En primer término, toda consulta popular necesita un censo fiable en el que no falte ni sobre ni un solo ciudadano. Es más que dudoso que dispongan de ese censo válido, al margen de que los intentos por obtenerlo hayan presuntamente vulnerado la Ley de Protección de Datos incurriendo en un delito por el que alguien tendría que pagar.

La segunda condición indispensable es disponer de urnas y papeletas. Las urnas no tienen que ser de diseño ni metacrilato de alta gama pero tampoco valen unas cajas de zapatos. Seis mil urnas dicen tener escondidas en alguna parte lo que, de ser cierto, me cuesta creer que los servicios de inteligencia no las tengan ya localizadas y que, en las vísperas del día D, no resulten fácilmente incautables junto con las papeletas, que tampoco pueden escamotearse bajo una escalera.

También hay que disponer de locales, y cada vez son más los alcaldes, incluidos algunos del PDeCAT, que se niegan a facilitar las instalaciones municipales. El riesgo de inhabilitación es demasiado patente. Y finalmente necesitan personal, funcionarios públicos que, como en cualquier consulta, han de garantizar el orden y su normal desarrollo.

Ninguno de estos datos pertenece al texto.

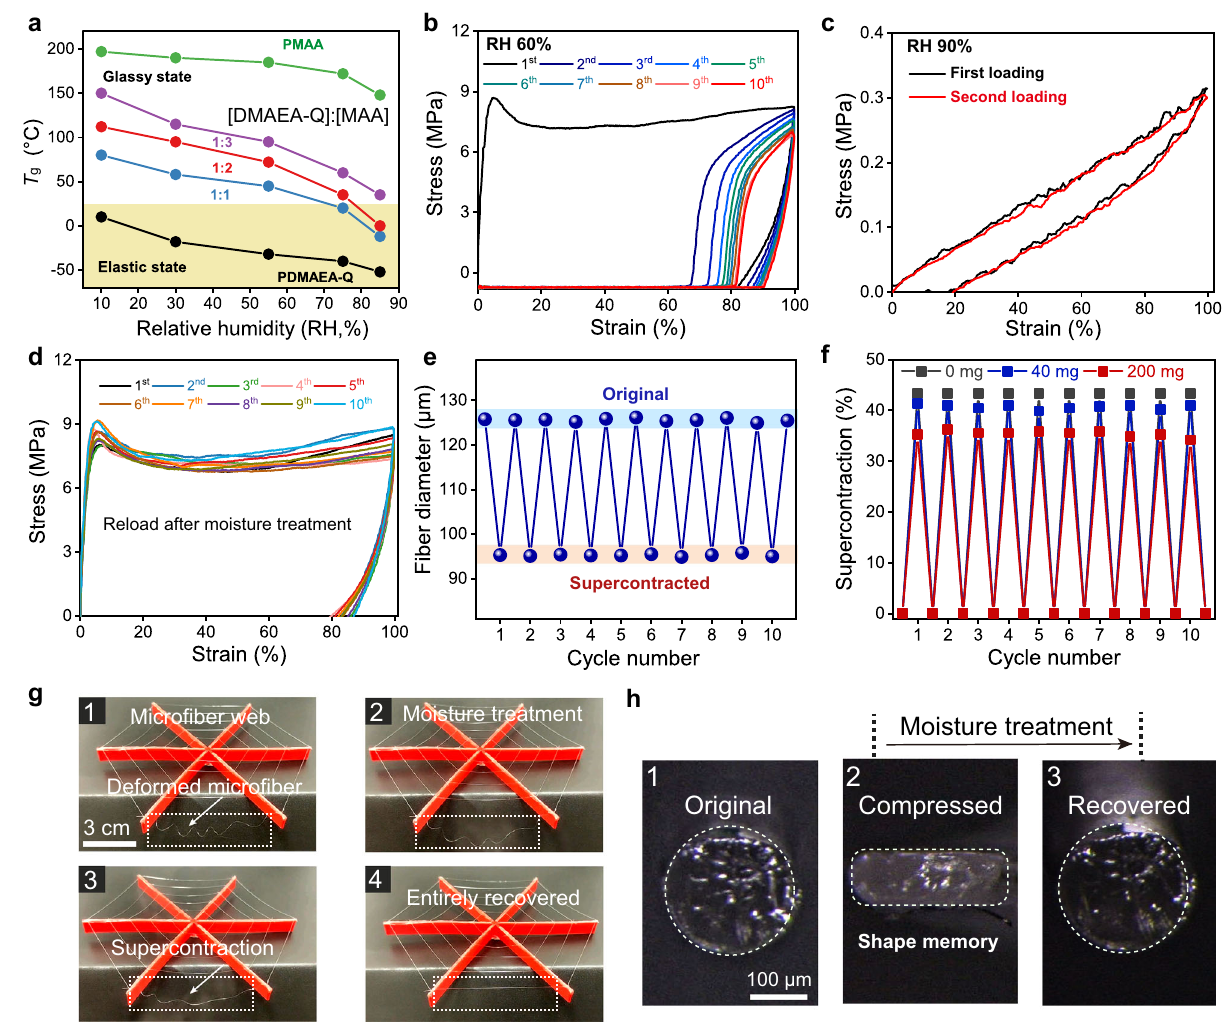
Fig. 5 | Supercontraction and shape-memory properties of PDMAEA-Q/PMAA hydrogel micro fi ber. a Glass transition temperatures ( T g ) with varying DMAEA- Q:MAAmolar ratios and humidities. b Tensileloading-unloading curves atRH 60% for 10 cycles (waiting time = 0s). c Loading-unloading curves at RH 90% for two cycles(waiting time = 30s). d Loading-unloading curves atRH 60%for10cycles of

Poner a funcionarios en la tesitura de implicarse en una ilegalidad manifiesta puede volverse gravemente contra los convocantes, y ellos lo saben.

El Gobierno de la nación tiene instrumentos a su alcance para neutralizar esta maniobra del soberanismo, y el más sencillo de activar es la Ley de Seguridad nacional que les permitiría poner a los Mossos al mando directo del Ministerio del Interior.

Así que, si el Estado se lo propone, lo que no hizo en el 9N, este referéndum no será tal. Un fiasco con el que ya cuentan sus promotores y ante el que esperan reaccionar sacándose de la manga el comodín que les ha permitido llegar tan lejos en esta deriva. El comodín de la calle. Hay que reconocer que el independentismo ha desarrollado una capacidad de movilización callejera que ninguna otra causa ha logrado en España. La suya es un maquinaria de propaganda permanentemente lubricada con dinero público que ha sabido envolver sus expresiones con un sentido lúdico hasta dibujar la Cataluña independiente como un cuadro naif. Sus actos masivos están siempre coloreados de globos, banderitas y camisetas donde los niños lo pasan fenomenal. El atractivo de sus festivales urbanos les hace parecer mucho más populares y numerosos de lo que realmente son.

Todas las encuestas certifican que, como poco, hay tantos catalanes que rechazan la independencia como los que la defienden. Ni qué decir tiene que ambas posiciones son perfectamente legítimas y lo que no, es que una parte le imponga su causa a la otra rompiendo las reglas del juego democrático.

Toda esa capacidad de agitación callejera la quieren poner al servicio de la ruptura para difuminar su previsible fracaso del 1-O y llevar al límite al Estado. El ensayo general será la Diada del 11 de Septiembre donde tratarán de mostrar cuánta musculatura puedan para hacerse temer. El riesgo es mayúsculo porque cuando echan a la gente a la calle para defender la ilegalidad todo puede ocurrir. Desde ERC se han esforzado en decir que las protestas serán pacíficas pero ya me dirán cuánta paz alberga esa campaña de los cachorros de la CUP que pretende "señalar" a quienes no apoyan la independencia.

Es obvio que la presión ambiental del soberanismo ha logrado mantener silentes a quienes rechazan la cabalgada independentista y que, por ahora, la calle es suya. El uso de la agitación callejera presenta, sin embargo, algunas contraindicaciones cuando se apagan los faroles, y resulta evidente que el viaje es a ninguna parte. Los comodines también se agotan.